*** Excerpted data Section Begins ***

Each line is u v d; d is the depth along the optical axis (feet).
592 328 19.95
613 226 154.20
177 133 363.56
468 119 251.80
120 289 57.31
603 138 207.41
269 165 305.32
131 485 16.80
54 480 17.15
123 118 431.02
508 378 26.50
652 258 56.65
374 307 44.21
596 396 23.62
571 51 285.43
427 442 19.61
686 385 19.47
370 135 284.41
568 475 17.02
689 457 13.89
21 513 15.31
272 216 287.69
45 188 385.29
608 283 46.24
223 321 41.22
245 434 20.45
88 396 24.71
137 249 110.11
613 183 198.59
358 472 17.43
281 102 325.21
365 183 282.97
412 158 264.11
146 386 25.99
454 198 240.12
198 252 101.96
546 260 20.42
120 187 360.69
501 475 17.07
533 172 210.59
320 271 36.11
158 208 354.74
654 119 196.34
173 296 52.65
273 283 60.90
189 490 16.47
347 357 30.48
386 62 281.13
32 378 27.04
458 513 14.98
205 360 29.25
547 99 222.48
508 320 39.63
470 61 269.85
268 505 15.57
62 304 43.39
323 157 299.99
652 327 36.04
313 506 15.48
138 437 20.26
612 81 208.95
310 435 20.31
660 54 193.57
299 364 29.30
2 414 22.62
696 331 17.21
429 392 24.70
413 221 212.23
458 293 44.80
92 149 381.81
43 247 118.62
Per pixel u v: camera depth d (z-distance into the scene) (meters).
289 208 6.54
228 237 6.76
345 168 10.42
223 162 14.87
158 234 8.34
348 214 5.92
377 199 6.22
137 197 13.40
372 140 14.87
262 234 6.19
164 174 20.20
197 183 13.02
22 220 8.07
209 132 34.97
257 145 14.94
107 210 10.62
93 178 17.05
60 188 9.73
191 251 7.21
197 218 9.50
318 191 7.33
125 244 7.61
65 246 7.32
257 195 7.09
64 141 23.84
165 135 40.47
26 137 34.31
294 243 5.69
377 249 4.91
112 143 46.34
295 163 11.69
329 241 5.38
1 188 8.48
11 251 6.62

*** Excerpted data Section Ends ***

Your instructions.
Among the records, find every line with the word "depth" and copy it.

Written answer.
Each line is u v d; d is the depth along the optical axis (feet).
Per pixel u v: camera depth d (z-distance into the scene) (meters).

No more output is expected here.